Work instructions >>
Copy the data word for word, beginning with the line that contains "Training Time" and continuing through the end of the data, with both ends included. Omit the pictures from your answer.

Stored data entries:
-=-=-=-=-

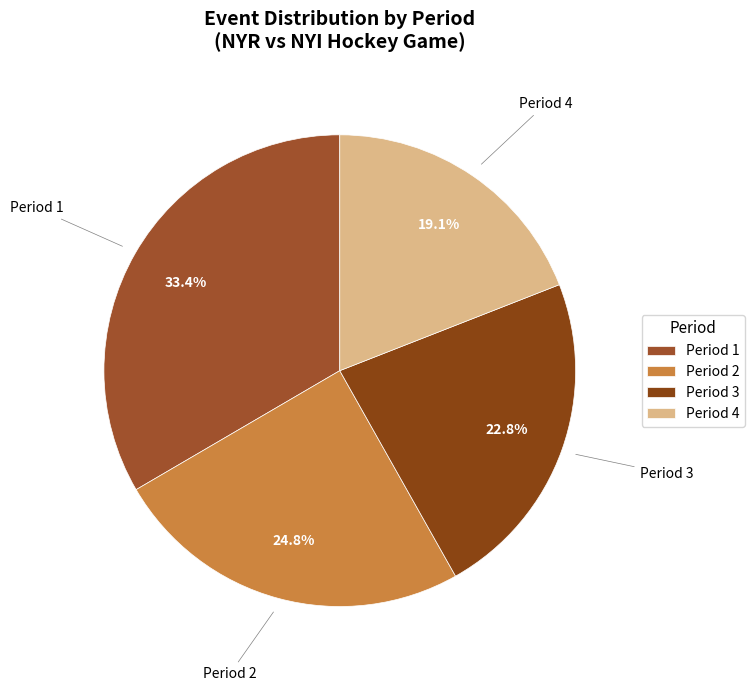

Is Period 4 the majority of the pie?

No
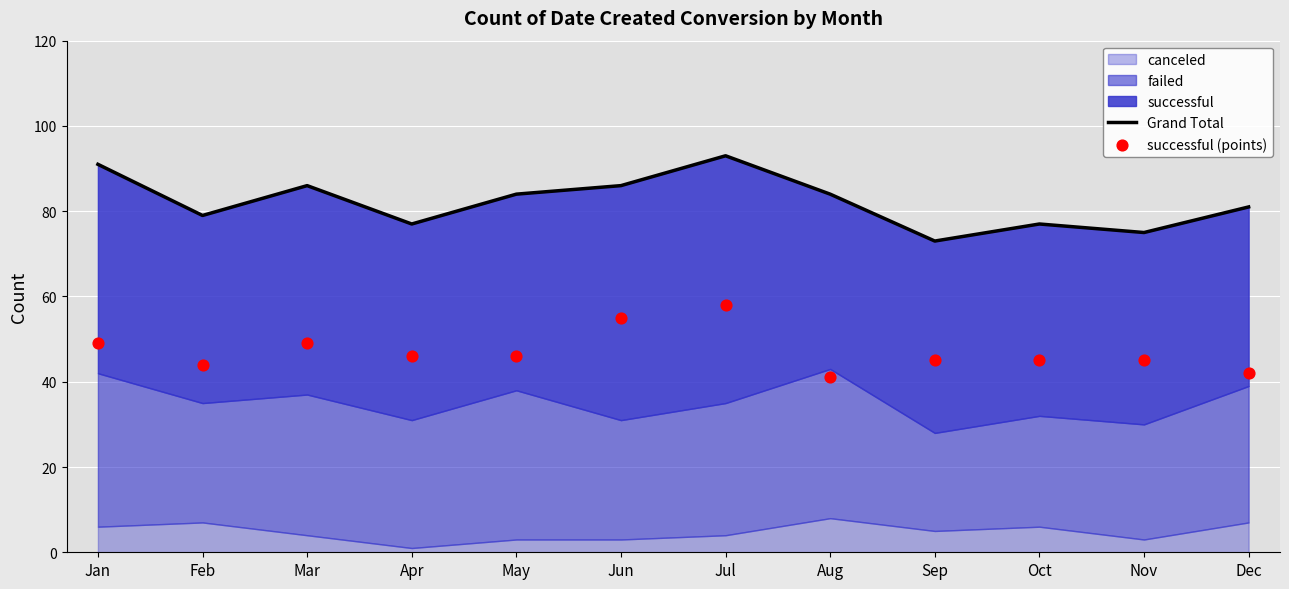

Is the value of successful (points) at Jul greater than the value of Grand Total at Jul?

No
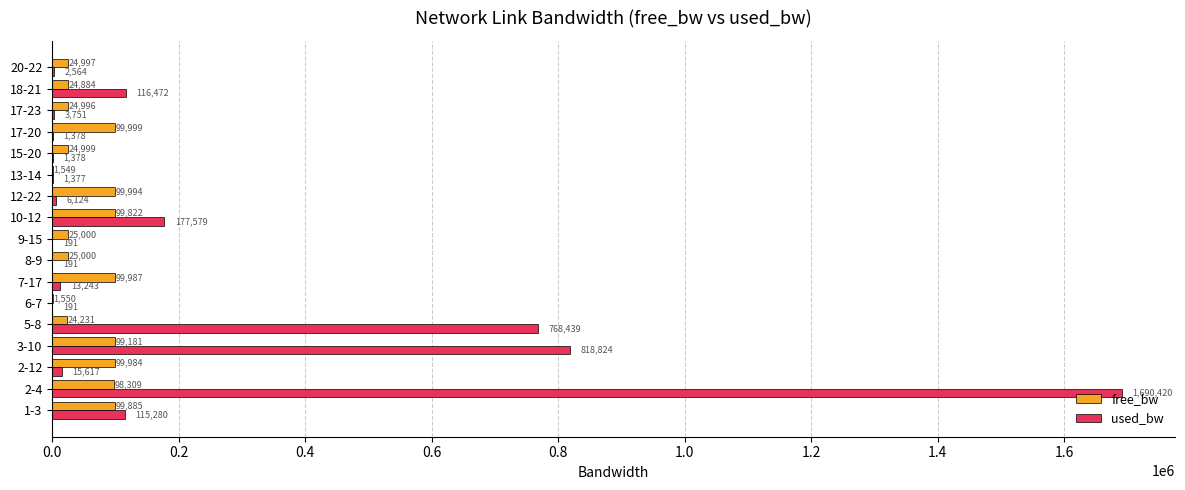

What is the approximate value of used_bw at 17-23?

3750.7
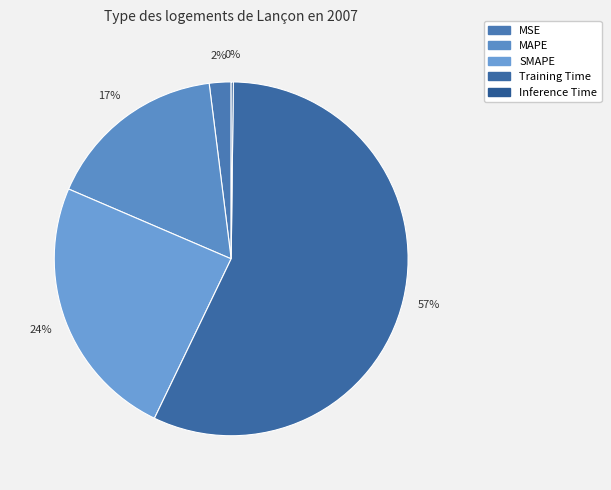

What is the majority slice?

Training Time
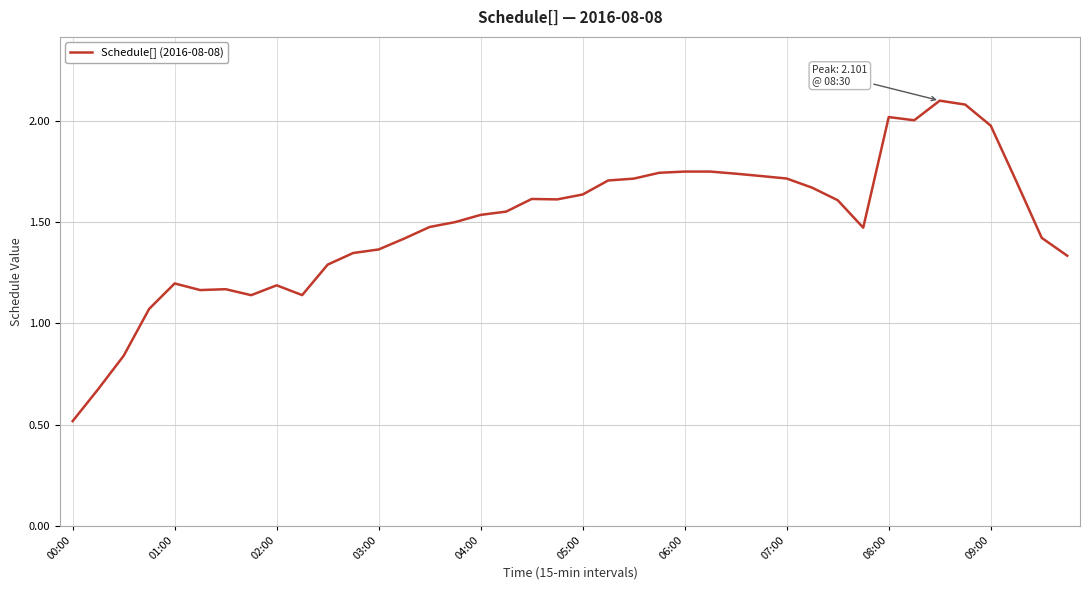

What is the smallest value displayed?

0.5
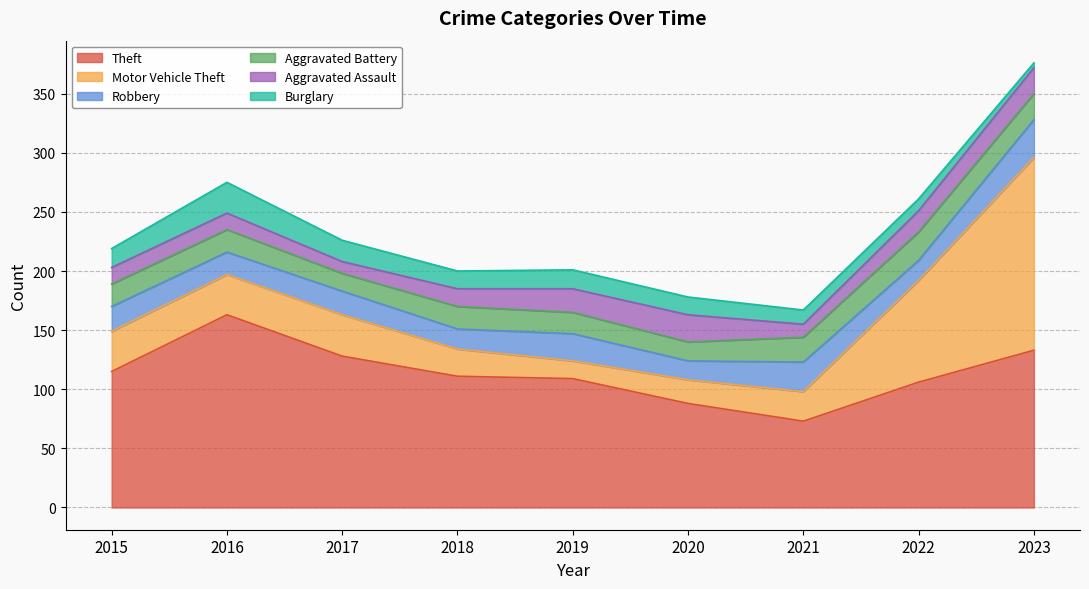

How many interior local peaks does the Aggravated Battery series have?

2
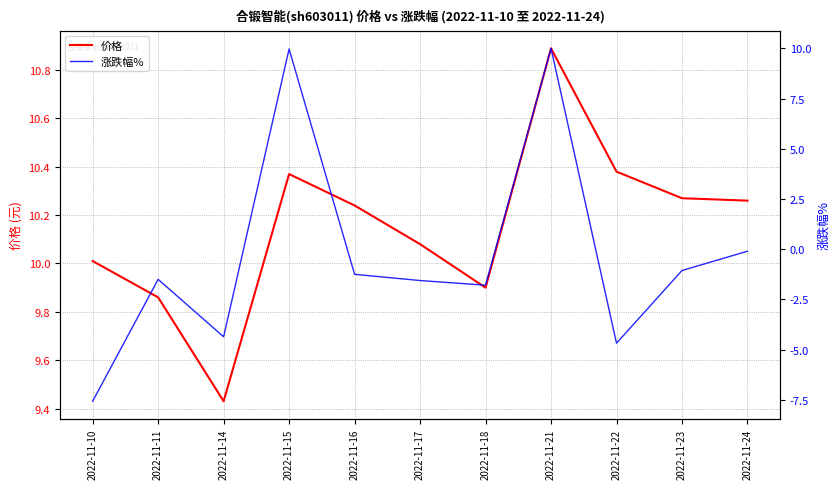

What is the difference between the maximum and minimum values in the 涨跌幅% series?

17.6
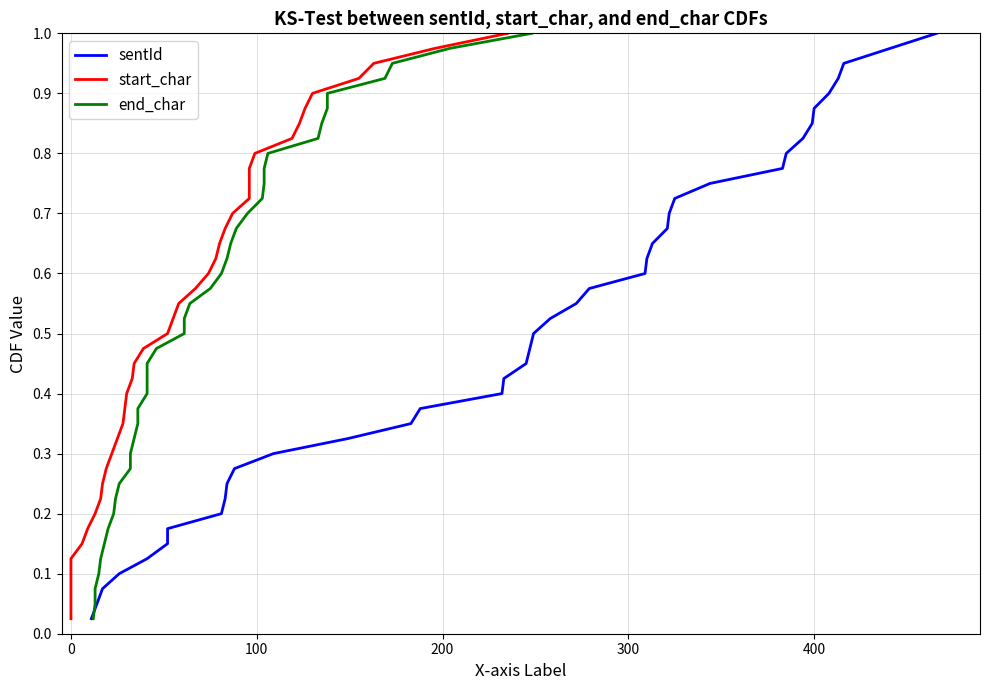

True or false: sentId and end_char intersect in this chart.

False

-=-=-=-=-

Solution for this problem >>
Training Time

What is the smallest value displayed?

0.5

How many interior local peaks does the Aggravated Battery series have?

2

What is the difference between the maximum and minimum values in the 涨跌幅% series?

17.6

True or false: sentId and end_char intersect in this chart.

False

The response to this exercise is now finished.